I rejected the conventional wisdom. I thought to myself: “No. I am not going to settle for a lifetime of these meetings that aren’t really doing much for me. There has to be a better way to maintain sobriety than this.”
And so I started to test the waters myself. When I say “test the waters,” what I mean is that I started skipping meetings. So instead of going 3 times a week I just went twice a week. Then later on I went once per week.
People started asking questions. My peers in recovery warned me that I was slacking off. They told me that they were simply worried about my well being, and they did not want to see me relapse.
In the meantime, I was trying hard to figure out a solution for recovery.
I was piecing together my own recovery philosophy.
What actions did I have to take on a regular basis in order to stay sober?
Because if I was not going to go to AA meetings every day, then I had better do something instead.
What exactly was that “something” going to consist of?
Finding that out was a learning process that is still continuing to this day.
I am grateful to have taken this particular path though because I have learned so much about myself and been set free at the same time.
I have not been going to AA meetings for about ten years now. And yet I continue to push myself to learn, to change, to grow.
When I was being challenged by my peers in recovery after leaving the meetings, I knew that the answer was personal growth. I knew that this was the real secret of recovery.
I once heard the story of a Zen teaching about the “finger pointing at the moon.” The teacher asks the student “what’s that?” when pointing up at the moon.
The student says “That is the moon.”
The teacher says “NO! That is a finger pointing at the moon. Ha!”
Well, stop and think about it.
How often do we make this mistake in life?
How often do we mistake the finger pointing at the moon for the actual moon?
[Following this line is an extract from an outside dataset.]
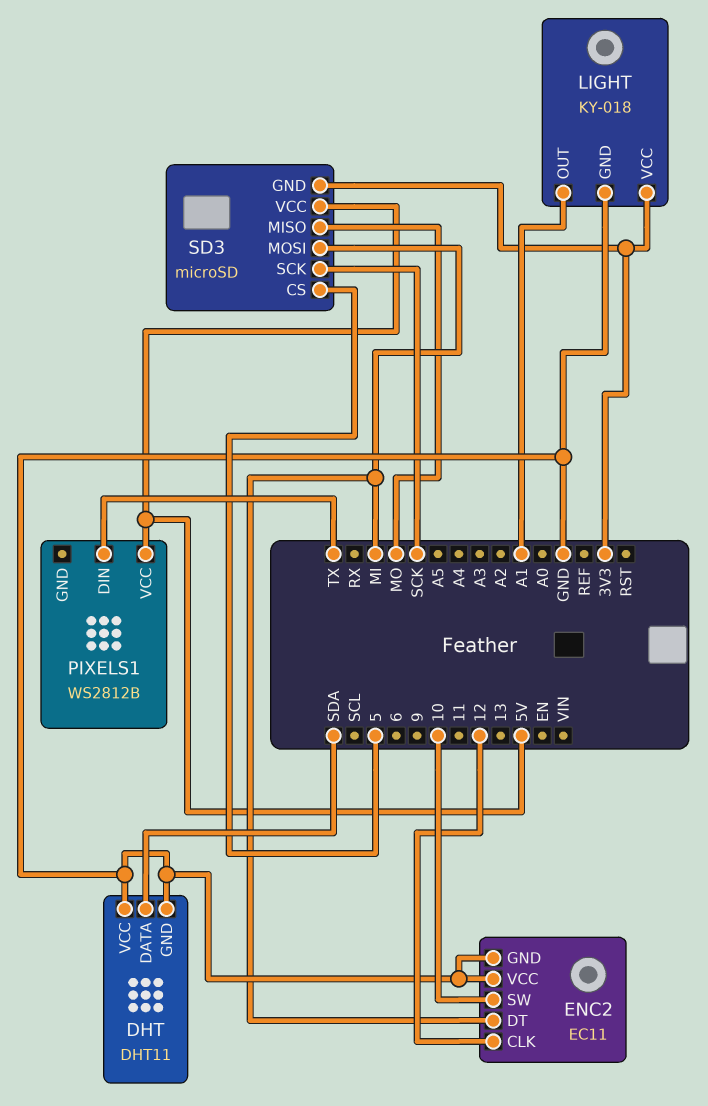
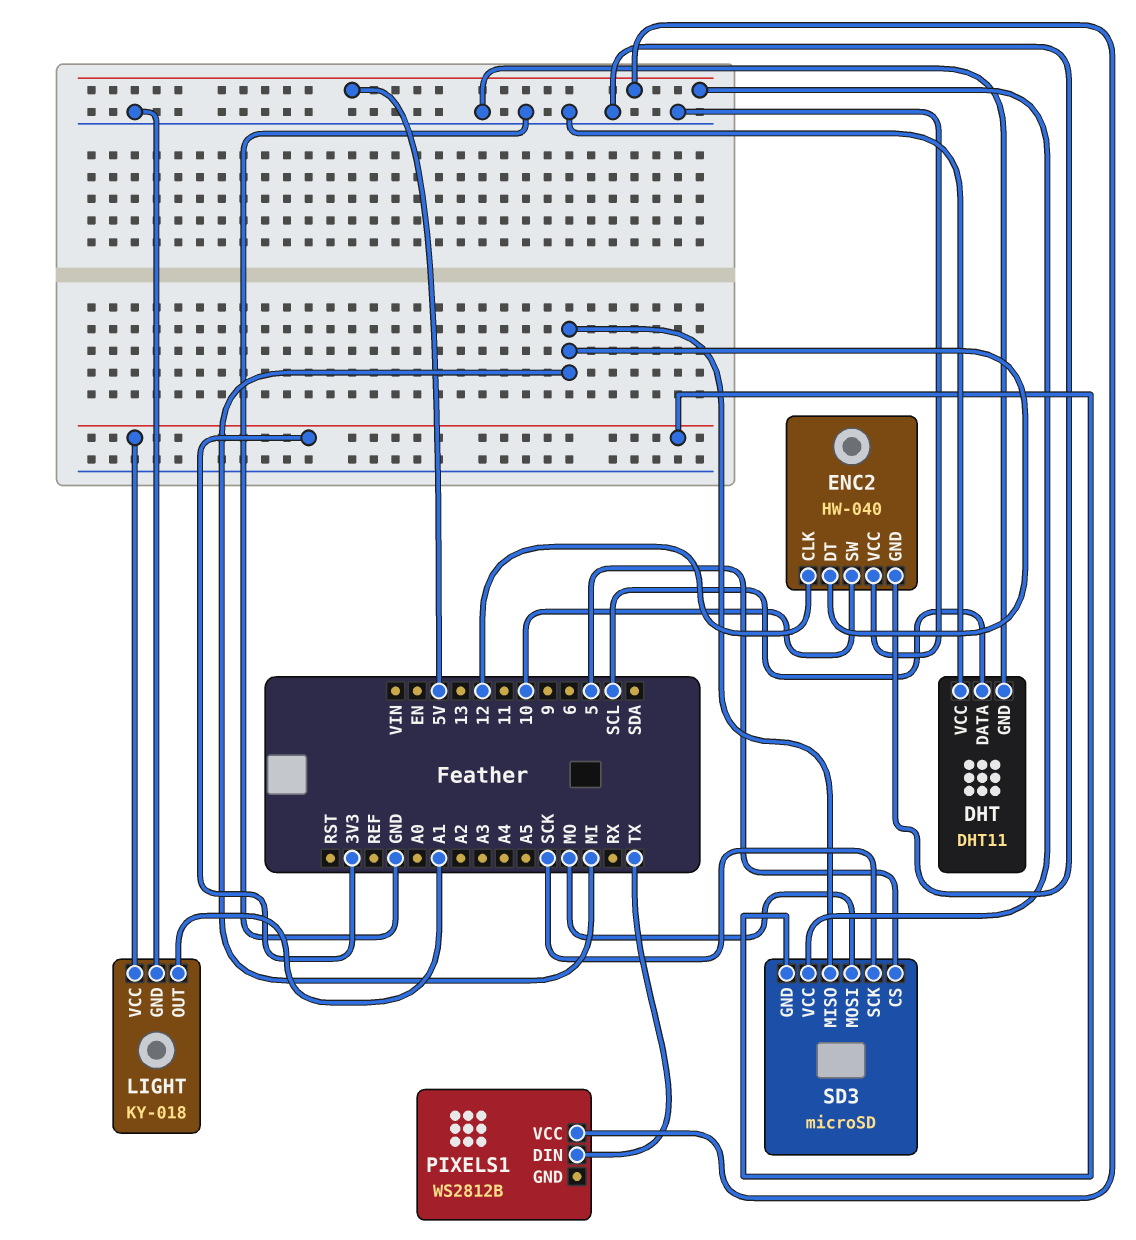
DHT pin DATA: SDA -> SCL
ENC2: EC11 -> HW-040
SD3 pin MISO: MO -> MI
SD3 pin MOSI: MI -> MO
This is exactly what people do when they worship AA and the grind of daily meetings.
They are mistaking the process for the result, the outcome.
The outcome is a new life in recovery. One of the many processes that might get you there is to go sit in AA meetings each and every day.
But that process is not the thing itself. AA meetings might help you, but they are not recovery. They only point towards recovery. Just as a finger pointing at the moon is not really the moon.
And when I was at about 18 months sober I started to figure this out very slowly. I realized that AA was not recovery, and that it only pointed to recovery.
There was so much fear being bandied about where AA members tried to convince themselves that they were safe now, that as long as they stayed in AA and recited these 12 steps and came to these meetings every day that they would be just fine. That things would work out. They wanted a solution so they grabbed the process of AA and they declared it to be recovery. “This is it,” they were saying. Look no further, for we have found our salvation.
Wrong. What works for some may not work for all. And one process of recovery is but one of many paths.
And so the battle rages on.
Treatment is expensive and it works for some but certainly not all.
AA is “free” and is offered up as the best solution for alcoholism. Yet the success rate is downright scary, and I found a valid path to recovery through simple action and personal growth instead.
Recovery is very personal. The story unfolds in a unique way for each and every alcoholic, each and every drug addict.
My hope is that no one convinces you that their way is the only way.
Recovery is bigger than that. Salvation knows no boundaries.
If AA works for you, great. If you have a chance to go to rehab, take it. Go find a new path in life. It may or may not work.
When you are finally sick and tired of the madness, nearly anything will work for you.